It's interesting that nobody mentioned it, but for me this is older yet calmer brother of "Tom Ford Grey Vetiver".
This one opens up very close to "Grey Vetiver" with that carrot scum smell right after taking out the juice plus soft woods and resins and some smoky incense.
It's semi fresh, semi sweet, mossy carrot scum smell that there are some woodsy notes and some smoky notes to give it a nice kick.
It's linear and as time goes by it gets smoother yet a little more smoky and resinous.
Projection is average and longevity is only 3-4 hours on my skin which isn't that great.
Very good and classy natural smell but I've smelled this before and sadly didn't last that much.
Another win among the Incense Series, although not my personal favourite. An eugenol overdose of balsamic, green, pungent and spicy notes: the freezing, pagan counterpart of the monolithic, Catholic liturgic gloominess of Avignon. Basically halfway between that and the most notable green CdG's - Sugi and Hinoki for instance. Great projection with a sillage shorter than expected.
White incense and pine scent.. I would guess that white incense is a bit lighter than the regular. I get more pine and wood from this than anything.. also some iris but the pine overpowers everything making this very unusual and hard to wear.. better for cold weather definitely.. I have only tried Avignon but once I do try all in this series, I am sure this will rank as the worst..
Pros: very piney for the pine lovers
Cons: same above"
Boy, tough break for Zagorsk considering how much everyone loves the other four! It's definitely got the deep, dark pine forest going on right from the first whiff...makes me think of Polo almost. I find it to be a very natural, organic confer scent, even after it moves indoors, into the log cabin, losing some of the brisk coldness after a minute or two. This is what life smelled like in remote Hudson Bay Company forts in the wilds of 18th century Canada, pipe tobacco and all. It's slowly getting sweeter, with a single sweet note, almost like grassy vanilla, that stands out like the spring shoots reaching up through the last of the snow in March. But after the woods from the top notes dissipate more, this grassy vanilla note does get a bit one-dimensional, almost like a He Wood flanker. The dynamic, fresh-hewn log cabin smell ages a few hundred years to leave that sweeter but heavily-worn remnant that you smell when you visit that same old fort today, on a tour at a national park. If you took all the gourmand elements out of Zirh Corduroy, or maybe even out of Rocabar, you'd be left with something like this. It's much less "my thing" than some of the others in the series, but I'll still give it a thumbs up because I think it's well-balanced for the sweet antique wood genre.

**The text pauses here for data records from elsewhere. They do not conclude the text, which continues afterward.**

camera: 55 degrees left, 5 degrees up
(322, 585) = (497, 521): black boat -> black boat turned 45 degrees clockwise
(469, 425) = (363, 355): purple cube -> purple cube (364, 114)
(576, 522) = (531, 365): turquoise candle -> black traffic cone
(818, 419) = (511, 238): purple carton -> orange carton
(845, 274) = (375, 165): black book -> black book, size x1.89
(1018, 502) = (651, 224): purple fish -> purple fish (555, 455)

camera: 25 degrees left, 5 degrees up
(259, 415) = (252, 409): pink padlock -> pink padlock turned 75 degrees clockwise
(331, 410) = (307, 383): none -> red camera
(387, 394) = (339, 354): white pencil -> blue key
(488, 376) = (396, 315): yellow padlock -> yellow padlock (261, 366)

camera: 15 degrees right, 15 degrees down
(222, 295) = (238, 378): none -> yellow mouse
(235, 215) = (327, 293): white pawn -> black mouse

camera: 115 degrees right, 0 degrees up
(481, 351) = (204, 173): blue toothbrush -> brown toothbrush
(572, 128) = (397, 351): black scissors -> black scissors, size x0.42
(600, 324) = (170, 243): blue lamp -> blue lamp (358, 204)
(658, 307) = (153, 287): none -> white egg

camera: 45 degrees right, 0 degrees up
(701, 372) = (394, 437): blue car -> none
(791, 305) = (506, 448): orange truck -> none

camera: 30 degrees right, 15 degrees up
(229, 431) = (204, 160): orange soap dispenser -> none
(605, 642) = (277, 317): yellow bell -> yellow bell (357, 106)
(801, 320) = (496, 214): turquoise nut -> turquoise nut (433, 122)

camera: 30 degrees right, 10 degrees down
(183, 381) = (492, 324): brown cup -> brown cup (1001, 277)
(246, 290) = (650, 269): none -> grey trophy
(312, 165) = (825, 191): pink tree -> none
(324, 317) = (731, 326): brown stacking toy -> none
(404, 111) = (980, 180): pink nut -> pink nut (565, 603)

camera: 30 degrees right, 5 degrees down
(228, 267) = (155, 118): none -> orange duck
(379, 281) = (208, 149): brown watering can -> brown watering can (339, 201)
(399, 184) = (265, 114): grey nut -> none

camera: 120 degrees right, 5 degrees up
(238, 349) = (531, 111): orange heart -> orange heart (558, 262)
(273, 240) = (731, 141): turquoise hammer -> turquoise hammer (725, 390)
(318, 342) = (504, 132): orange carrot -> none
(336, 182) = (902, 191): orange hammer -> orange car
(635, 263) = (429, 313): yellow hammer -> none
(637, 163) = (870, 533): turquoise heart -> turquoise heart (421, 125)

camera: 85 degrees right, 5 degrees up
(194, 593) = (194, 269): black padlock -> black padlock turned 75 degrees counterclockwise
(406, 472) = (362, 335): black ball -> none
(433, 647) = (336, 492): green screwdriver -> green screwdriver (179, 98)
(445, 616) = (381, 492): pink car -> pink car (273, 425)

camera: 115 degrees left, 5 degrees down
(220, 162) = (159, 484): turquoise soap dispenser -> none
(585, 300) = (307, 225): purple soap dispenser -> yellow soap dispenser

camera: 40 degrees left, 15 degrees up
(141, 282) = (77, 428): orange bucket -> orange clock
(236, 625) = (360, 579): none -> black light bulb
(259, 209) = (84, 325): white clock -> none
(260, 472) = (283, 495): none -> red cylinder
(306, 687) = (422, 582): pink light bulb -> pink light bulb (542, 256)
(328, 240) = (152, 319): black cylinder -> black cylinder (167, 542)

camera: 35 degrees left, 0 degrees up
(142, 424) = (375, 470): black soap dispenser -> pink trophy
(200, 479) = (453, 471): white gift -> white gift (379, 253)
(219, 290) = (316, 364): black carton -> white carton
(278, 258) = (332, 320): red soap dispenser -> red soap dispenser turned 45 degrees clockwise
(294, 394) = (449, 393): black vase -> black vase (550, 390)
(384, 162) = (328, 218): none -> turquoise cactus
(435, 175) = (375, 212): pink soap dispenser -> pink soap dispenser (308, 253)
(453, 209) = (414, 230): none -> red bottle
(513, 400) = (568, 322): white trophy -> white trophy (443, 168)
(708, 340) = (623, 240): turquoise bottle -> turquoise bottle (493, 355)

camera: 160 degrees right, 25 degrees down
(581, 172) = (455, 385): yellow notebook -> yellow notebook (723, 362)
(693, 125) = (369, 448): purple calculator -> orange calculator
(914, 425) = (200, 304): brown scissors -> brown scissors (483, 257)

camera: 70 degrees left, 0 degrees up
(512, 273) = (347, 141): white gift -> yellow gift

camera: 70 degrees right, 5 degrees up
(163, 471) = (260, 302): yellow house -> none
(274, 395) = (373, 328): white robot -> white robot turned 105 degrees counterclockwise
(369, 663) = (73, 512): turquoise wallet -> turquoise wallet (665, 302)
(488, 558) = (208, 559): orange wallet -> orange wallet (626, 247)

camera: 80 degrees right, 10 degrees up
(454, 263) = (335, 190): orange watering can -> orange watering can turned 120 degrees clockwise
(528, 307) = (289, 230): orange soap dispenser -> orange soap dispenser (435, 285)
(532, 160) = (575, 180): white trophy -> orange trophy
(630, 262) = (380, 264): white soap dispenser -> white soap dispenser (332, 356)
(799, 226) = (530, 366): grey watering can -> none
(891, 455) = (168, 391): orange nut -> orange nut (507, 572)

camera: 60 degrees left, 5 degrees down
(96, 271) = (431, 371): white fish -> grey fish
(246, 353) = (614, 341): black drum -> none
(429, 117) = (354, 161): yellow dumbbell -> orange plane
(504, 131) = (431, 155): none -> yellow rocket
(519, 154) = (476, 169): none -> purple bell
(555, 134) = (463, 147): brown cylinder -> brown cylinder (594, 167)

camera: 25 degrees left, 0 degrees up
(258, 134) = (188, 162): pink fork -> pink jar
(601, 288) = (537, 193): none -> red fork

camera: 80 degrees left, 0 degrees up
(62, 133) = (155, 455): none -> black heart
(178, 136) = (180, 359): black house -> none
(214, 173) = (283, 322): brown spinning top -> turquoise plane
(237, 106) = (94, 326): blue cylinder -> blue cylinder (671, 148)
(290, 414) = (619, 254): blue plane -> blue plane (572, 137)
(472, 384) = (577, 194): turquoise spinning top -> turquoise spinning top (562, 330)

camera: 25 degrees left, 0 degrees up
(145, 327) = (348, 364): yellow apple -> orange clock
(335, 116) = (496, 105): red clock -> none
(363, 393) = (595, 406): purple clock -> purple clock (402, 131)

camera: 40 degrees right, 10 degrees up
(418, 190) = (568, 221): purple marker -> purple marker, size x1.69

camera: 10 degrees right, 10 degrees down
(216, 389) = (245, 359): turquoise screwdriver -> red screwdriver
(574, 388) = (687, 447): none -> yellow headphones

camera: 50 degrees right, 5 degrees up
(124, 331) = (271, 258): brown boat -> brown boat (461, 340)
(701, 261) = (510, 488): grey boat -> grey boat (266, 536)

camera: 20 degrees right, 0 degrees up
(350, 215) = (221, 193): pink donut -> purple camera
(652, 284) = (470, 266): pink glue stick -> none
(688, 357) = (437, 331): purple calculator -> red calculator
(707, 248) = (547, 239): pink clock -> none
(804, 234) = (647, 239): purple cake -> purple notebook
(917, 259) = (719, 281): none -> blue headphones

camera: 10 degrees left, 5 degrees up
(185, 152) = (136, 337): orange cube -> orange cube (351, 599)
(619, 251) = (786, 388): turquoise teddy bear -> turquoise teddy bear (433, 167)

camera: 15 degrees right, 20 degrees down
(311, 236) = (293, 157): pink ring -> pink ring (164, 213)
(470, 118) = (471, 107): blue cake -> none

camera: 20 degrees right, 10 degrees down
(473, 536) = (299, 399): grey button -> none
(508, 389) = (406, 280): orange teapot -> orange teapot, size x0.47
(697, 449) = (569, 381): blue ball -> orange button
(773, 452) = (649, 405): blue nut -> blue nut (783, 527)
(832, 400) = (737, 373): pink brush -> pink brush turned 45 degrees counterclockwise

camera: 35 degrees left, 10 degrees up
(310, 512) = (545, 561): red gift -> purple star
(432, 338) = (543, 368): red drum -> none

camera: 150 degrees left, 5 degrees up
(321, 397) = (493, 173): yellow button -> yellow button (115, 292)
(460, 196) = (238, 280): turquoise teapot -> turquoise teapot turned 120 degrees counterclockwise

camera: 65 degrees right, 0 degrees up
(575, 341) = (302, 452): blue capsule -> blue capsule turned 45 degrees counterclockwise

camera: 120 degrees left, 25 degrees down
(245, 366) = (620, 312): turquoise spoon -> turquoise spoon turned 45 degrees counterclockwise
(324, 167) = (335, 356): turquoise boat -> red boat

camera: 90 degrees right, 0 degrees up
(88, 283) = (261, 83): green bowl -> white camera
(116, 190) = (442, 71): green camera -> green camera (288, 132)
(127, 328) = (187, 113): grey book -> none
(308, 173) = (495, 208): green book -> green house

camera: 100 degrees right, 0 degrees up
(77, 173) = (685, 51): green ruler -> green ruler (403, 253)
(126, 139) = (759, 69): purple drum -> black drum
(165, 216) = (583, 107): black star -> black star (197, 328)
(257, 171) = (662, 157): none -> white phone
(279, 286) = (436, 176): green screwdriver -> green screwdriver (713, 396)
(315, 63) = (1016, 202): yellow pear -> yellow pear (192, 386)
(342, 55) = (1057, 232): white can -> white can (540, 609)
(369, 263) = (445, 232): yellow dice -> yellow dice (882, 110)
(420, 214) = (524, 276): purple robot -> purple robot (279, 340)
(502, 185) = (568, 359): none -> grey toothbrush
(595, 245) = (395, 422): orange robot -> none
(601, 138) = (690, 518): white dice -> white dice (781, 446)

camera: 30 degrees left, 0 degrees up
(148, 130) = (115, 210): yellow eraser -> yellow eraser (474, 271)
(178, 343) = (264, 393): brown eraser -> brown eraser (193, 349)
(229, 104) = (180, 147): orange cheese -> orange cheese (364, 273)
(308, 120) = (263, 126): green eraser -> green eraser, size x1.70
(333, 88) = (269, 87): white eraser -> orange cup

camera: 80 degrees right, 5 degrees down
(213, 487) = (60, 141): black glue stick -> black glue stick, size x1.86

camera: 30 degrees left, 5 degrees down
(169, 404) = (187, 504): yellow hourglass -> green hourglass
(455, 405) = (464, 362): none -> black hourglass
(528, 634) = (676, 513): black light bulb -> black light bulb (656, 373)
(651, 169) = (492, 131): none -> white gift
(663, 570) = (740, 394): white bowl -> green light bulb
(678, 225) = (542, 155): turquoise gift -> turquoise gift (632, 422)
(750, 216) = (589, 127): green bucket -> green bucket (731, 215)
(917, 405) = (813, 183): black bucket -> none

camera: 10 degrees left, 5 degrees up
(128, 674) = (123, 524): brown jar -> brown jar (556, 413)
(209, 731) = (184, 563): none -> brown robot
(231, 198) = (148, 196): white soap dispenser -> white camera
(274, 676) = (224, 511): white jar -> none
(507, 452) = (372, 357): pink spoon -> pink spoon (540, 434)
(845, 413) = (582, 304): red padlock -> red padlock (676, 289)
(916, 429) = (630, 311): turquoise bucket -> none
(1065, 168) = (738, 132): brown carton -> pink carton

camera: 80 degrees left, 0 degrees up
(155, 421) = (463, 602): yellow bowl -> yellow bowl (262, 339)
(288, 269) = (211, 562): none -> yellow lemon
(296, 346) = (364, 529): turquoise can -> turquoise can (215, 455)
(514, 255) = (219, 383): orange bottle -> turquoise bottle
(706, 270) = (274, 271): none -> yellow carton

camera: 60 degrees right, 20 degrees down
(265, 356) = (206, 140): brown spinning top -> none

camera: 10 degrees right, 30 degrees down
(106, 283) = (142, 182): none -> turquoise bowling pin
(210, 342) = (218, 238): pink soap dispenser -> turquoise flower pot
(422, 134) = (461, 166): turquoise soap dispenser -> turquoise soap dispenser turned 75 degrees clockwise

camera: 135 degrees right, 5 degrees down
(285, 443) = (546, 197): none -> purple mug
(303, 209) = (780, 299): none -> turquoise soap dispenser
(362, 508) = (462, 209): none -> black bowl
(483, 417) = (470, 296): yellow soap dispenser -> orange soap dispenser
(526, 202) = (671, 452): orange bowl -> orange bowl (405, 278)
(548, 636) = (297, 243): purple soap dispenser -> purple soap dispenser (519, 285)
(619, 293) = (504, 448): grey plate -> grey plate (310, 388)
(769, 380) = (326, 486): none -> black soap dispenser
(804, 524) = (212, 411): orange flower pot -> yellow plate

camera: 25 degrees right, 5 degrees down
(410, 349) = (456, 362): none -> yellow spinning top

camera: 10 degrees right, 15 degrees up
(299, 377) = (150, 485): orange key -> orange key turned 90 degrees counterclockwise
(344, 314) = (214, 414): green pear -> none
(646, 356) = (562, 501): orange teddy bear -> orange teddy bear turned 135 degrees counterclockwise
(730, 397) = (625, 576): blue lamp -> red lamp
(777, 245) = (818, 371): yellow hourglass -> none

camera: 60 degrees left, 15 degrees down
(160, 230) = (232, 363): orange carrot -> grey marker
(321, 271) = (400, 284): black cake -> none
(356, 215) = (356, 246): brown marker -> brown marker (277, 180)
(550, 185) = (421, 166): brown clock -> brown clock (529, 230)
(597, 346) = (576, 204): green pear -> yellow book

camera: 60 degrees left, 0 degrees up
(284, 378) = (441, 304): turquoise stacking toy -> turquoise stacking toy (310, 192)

Few days ago i've read on Luckyscent a colored review about a colorless fragrance, Zagorsk, able metaphorically to epitomize the soul of this melancholy scent. The reviewer writes that this fragrance exudes the soul of a russian ghost haunting a dirty-icy cemetery and resting his soul agaist the porous ancient stones near the cold wet earth. The Zagorsk's stony and metallic (in perception) though burnt and resinous (in the substance of elements and consistence) temperament shares with the more complex and temperamental Black Tourmaline Durbano that sense of desolating coldness, gothicness and abandon in a bare land. Both are incensey (basically based on frakincense), smoky (about Zagorsk i would rather talk about burnt candles, incense and resins), tarry and resinous of coniferous woods (pine, cypress, birch) and both are cold, solemn and aromatic even if the equally tarry Black Tourmaline is a darker, deeper and more complex scent with a stroger presence of incense, with more dust and medicine in composition, without any trace of florals and with a more articolated composition. Likewise the overly spiritual Durbano's one, Zagorsk, with its almost balsamic and mentholated feel, probably reinforced by the usage of pimento berries, conjures at me that cold and impersonal ambience of a woody orthodox church near a forest (i've visited one near Ladoga lake not far from San Petersburg). The woodsy smell, the chilly aroma of the wood's resins as birch tar, the exhalation of burning incense during the mass, create in those kind of churches a shadowy odour that Zagorsk partially reproduces with the camphoraceous coldness of resins, with the sharpness of cedar and frankincense (initially evident), the smokiness of woods, the aromatic greens, galbanum and coniferous and despite the metallic floral whiff of the faint violets and iris. I agree with Foetidus when writes that the link of birch tar and violets is too much to arouse strong appeal but nobody could deny that the secret appeal of Zagorsk is fully appreciated just by the lovers of the cold, impersonal tarry fragrances.